### Assignment
For the data below, give again exactly the lines from the one containing "right shoulder: (75, 232)" through the one containing "left shoulder: (523, 415)", both ends included, and no others.

◆ ◆ ◆

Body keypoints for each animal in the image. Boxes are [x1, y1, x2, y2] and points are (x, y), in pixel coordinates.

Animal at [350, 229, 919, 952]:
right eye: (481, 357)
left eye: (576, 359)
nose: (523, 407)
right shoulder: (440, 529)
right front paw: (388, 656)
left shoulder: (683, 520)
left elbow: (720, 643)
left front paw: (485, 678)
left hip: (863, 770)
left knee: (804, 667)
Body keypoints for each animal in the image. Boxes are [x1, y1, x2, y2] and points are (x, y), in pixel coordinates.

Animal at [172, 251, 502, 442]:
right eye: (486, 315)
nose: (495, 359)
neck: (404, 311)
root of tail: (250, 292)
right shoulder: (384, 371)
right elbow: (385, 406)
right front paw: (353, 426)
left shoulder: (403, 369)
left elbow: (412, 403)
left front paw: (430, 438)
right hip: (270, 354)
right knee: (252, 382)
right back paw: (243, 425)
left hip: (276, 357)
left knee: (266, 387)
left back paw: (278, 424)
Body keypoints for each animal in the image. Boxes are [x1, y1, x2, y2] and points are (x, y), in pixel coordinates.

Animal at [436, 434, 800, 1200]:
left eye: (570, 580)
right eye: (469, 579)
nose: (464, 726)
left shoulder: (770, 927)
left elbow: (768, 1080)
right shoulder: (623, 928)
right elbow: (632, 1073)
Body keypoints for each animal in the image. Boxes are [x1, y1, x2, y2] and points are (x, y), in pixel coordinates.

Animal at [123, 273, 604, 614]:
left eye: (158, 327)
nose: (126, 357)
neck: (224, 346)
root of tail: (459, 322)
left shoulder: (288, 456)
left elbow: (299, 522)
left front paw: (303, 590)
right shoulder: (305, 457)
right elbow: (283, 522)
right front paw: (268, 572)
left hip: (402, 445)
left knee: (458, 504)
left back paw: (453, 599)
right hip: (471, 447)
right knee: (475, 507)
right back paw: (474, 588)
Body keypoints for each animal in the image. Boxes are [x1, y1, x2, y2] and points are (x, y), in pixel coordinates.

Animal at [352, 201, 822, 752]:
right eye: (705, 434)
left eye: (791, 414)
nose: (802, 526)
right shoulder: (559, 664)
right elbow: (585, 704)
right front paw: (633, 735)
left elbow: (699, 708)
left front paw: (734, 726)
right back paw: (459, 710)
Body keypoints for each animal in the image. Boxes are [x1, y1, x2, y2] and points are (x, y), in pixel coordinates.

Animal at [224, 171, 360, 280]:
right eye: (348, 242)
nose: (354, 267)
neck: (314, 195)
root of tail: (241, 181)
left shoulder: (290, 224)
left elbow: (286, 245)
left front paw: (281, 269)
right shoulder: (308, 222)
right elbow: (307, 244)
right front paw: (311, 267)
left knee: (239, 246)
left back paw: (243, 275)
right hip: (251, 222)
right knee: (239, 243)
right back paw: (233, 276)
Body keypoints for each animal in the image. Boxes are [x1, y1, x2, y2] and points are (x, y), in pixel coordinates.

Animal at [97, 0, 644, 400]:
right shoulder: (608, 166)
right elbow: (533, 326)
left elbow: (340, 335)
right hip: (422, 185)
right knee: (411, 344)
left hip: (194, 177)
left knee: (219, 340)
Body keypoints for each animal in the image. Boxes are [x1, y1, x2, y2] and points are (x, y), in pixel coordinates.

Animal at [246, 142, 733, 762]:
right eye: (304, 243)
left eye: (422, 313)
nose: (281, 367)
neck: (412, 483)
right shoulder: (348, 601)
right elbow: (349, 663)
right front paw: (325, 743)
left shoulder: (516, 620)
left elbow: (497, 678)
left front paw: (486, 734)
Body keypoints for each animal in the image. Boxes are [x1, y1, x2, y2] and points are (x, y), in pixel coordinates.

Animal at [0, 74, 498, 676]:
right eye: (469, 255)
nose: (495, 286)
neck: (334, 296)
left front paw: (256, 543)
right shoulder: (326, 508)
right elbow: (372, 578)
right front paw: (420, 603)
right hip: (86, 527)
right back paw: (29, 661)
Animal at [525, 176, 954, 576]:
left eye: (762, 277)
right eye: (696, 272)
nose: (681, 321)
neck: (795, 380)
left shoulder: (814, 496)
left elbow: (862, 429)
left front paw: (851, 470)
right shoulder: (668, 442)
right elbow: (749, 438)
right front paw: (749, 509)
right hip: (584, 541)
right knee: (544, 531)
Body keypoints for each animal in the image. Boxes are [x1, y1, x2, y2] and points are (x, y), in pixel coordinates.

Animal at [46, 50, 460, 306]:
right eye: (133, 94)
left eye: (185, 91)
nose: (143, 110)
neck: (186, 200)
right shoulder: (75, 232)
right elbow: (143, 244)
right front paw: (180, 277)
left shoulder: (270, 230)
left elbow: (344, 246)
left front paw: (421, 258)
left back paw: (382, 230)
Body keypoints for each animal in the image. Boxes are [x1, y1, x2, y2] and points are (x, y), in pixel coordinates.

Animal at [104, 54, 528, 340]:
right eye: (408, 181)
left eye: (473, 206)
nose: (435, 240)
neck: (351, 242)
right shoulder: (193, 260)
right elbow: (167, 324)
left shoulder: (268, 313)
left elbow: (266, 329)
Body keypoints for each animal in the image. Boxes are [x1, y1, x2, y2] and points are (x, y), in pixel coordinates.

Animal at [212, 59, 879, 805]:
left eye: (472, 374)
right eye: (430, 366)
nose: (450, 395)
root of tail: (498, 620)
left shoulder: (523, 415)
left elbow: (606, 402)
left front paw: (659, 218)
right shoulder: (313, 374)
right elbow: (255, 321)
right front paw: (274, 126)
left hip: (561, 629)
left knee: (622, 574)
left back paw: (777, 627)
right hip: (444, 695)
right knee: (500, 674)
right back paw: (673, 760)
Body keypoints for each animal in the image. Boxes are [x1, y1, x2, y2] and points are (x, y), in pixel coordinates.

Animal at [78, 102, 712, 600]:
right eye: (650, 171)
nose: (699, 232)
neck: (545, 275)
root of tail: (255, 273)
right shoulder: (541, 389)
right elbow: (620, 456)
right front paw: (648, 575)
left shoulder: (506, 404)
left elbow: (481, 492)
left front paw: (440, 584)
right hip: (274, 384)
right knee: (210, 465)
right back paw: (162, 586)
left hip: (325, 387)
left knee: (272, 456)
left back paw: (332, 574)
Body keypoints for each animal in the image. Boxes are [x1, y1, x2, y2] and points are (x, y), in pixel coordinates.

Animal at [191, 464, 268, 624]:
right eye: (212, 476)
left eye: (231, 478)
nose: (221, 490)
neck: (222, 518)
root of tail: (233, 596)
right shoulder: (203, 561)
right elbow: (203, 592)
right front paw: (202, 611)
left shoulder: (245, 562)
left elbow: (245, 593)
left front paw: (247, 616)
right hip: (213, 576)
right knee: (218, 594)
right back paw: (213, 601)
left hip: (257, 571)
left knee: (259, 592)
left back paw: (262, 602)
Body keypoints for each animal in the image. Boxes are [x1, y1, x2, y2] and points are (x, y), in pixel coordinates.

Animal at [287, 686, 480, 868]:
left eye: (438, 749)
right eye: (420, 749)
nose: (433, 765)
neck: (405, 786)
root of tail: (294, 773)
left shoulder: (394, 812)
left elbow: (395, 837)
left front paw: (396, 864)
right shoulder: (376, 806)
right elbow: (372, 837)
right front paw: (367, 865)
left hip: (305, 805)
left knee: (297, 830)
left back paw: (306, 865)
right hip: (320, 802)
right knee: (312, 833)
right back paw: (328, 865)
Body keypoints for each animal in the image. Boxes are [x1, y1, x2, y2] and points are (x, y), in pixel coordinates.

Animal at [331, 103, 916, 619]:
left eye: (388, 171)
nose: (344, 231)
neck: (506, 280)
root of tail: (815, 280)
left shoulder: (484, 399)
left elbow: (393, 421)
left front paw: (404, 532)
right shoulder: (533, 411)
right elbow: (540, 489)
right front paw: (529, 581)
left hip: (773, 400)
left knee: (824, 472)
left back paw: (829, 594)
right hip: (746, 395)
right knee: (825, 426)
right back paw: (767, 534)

◆ ◆ ◆

### Worked solution
right shoulder: (75, 232)
right elbow: (143, 244)
right front paw: (180, 277)
left shoulder: (270, 230)
left elbow: (344, 246)
left front paw: (421, 258)
left back paw: (382, 230)
Body keypoints for each animal in the image. Boxes are [x1, y1, x2, y2] and points are (x, y), in pixel coordinates.

Animal at [104, 54, 528, 340]:
right eye: (408, 181)
left eye: (473, 206)
nose: (435, 240)
neck: (351, 242)
right shoulder: (193, 260)
right elbow: (167, 324)
left shoulder: (268, 313)
left elbow: (266, 329)
Body keypoints for each animal in the image. Boxes are [x1, y1, x2, y2] and points are (x, y), in pixel coordinates.

Animal at [212, 59, 879, 805]:
left eye: (472, 374)
right eye: (430, 366)
nose: (450, 395)
root of tail: (498, 620)
left shoulder: (523, 415)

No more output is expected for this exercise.